BEGIN DATA FOR THE TASK

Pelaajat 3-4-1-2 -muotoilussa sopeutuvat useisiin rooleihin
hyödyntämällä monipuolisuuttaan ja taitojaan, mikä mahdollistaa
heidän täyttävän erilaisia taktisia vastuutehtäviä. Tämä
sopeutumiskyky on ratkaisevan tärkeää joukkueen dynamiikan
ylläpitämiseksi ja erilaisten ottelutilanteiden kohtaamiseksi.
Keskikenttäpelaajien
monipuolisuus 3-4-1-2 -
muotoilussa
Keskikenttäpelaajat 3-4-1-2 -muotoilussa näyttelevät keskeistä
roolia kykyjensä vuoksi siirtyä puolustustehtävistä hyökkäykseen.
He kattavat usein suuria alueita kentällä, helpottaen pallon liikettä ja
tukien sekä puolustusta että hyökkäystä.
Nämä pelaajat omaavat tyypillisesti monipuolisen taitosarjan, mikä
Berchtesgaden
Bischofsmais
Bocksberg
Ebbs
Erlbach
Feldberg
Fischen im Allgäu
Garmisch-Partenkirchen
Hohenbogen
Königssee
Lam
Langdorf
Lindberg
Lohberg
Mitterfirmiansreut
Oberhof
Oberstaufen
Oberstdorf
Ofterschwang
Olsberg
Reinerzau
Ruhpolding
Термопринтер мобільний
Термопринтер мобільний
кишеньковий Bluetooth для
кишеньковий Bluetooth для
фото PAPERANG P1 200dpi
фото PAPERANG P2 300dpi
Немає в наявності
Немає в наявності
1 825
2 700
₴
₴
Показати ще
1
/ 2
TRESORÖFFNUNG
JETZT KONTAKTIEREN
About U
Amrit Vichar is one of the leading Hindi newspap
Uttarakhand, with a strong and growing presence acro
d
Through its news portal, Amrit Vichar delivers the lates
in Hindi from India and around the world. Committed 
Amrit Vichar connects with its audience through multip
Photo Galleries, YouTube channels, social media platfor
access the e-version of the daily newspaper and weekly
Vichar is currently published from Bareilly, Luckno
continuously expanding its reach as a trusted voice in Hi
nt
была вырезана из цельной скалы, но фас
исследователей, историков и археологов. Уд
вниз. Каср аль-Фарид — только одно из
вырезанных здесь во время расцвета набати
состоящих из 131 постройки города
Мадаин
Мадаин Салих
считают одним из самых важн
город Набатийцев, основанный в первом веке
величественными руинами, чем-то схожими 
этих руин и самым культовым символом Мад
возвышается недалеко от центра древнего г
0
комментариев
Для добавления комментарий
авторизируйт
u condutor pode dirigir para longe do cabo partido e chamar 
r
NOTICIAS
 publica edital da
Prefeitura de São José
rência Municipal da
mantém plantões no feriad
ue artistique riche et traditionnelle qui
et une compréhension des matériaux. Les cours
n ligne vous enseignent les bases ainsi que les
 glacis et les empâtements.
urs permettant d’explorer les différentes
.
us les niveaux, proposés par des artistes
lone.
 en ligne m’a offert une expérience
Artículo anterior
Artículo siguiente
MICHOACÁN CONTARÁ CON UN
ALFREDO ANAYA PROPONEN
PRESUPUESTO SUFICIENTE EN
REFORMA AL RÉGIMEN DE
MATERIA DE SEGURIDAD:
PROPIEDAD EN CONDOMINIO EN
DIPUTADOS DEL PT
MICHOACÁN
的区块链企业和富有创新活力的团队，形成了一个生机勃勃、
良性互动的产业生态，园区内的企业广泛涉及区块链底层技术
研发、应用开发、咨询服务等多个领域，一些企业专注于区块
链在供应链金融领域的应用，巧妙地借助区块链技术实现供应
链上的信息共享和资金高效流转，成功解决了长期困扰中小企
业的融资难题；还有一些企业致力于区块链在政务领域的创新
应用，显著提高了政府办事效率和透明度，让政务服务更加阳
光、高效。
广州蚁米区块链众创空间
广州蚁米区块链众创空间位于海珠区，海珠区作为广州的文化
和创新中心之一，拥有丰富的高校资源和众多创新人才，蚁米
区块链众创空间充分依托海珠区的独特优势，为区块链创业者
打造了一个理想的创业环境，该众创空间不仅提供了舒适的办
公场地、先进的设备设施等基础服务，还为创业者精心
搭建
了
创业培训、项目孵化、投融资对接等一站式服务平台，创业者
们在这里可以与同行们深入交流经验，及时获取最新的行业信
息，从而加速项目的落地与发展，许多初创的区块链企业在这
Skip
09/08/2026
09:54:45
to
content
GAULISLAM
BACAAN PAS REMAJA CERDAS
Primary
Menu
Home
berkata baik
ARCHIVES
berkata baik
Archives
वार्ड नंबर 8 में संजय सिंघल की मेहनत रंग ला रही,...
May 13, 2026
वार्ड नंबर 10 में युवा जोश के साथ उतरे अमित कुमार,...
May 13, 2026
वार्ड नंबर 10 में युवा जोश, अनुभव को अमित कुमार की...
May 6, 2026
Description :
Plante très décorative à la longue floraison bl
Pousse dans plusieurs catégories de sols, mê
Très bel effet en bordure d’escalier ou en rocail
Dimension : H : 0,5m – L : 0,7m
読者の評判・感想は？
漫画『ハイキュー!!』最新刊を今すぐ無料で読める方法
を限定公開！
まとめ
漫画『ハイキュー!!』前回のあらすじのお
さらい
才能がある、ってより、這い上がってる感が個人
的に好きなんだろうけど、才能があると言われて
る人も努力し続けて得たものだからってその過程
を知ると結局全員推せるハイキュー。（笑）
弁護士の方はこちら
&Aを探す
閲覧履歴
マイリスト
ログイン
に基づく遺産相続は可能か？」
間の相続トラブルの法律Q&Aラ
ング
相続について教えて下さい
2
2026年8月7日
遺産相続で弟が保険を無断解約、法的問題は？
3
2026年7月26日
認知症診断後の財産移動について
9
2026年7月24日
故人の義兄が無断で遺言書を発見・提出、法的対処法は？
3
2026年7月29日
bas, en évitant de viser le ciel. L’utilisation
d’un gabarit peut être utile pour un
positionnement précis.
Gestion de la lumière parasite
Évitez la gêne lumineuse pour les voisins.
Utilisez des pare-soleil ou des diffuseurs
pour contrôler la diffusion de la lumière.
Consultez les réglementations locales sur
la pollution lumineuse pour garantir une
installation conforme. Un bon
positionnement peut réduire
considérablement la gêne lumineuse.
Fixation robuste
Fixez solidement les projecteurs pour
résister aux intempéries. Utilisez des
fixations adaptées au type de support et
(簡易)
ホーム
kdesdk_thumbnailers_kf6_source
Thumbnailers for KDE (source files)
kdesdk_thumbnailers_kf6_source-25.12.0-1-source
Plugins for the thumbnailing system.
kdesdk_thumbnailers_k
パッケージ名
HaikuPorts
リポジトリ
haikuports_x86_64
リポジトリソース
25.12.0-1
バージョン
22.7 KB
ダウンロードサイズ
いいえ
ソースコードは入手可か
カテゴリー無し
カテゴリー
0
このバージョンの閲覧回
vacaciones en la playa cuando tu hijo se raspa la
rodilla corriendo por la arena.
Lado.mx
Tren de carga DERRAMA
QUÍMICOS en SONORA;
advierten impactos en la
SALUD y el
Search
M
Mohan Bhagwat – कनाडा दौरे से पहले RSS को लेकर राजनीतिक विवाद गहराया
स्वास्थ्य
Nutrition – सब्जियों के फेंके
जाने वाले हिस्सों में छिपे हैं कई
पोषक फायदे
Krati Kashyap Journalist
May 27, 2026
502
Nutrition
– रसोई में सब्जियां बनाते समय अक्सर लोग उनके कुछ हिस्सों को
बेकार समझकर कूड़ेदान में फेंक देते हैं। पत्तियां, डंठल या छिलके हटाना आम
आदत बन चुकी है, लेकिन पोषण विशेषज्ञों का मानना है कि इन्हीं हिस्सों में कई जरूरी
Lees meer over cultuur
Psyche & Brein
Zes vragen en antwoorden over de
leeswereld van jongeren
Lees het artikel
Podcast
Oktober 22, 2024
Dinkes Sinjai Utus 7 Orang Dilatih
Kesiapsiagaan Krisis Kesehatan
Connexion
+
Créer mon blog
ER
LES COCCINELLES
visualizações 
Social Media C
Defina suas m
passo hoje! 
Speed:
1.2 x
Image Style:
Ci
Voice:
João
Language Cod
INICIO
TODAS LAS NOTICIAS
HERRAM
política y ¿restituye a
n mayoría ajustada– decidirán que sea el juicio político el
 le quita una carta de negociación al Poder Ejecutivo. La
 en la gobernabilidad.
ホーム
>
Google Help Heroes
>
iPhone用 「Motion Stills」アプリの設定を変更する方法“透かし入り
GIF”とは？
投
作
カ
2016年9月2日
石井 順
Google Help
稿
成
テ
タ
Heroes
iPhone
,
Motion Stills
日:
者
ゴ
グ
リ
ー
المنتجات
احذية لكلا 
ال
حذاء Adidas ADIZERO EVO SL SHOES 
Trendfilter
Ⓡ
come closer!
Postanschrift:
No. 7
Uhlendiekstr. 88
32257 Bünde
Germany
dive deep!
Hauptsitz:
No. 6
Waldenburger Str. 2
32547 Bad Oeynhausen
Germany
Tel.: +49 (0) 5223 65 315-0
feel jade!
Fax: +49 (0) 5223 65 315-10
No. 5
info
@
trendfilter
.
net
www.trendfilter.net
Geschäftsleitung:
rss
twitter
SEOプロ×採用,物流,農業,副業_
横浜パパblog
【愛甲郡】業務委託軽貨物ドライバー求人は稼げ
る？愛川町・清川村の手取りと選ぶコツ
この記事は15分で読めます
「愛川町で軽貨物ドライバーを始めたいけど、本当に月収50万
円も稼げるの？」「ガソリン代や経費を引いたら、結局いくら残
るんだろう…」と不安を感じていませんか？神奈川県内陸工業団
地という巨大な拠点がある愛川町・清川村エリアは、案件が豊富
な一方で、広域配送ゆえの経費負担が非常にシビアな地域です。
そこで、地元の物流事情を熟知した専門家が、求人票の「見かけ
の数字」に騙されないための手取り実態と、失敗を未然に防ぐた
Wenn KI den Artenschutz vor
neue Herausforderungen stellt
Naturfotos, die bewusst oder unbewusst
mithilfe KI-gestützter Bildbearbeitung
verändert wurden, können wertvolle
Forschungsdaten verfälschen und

END DATA FOR THE TASK

Report each line above that includes the string "Motion".

ANSWER TO THIS TASK ->
iPhone用 「Motion Stills」アプリの設定を変更する方法“透かし入り
Motion Stills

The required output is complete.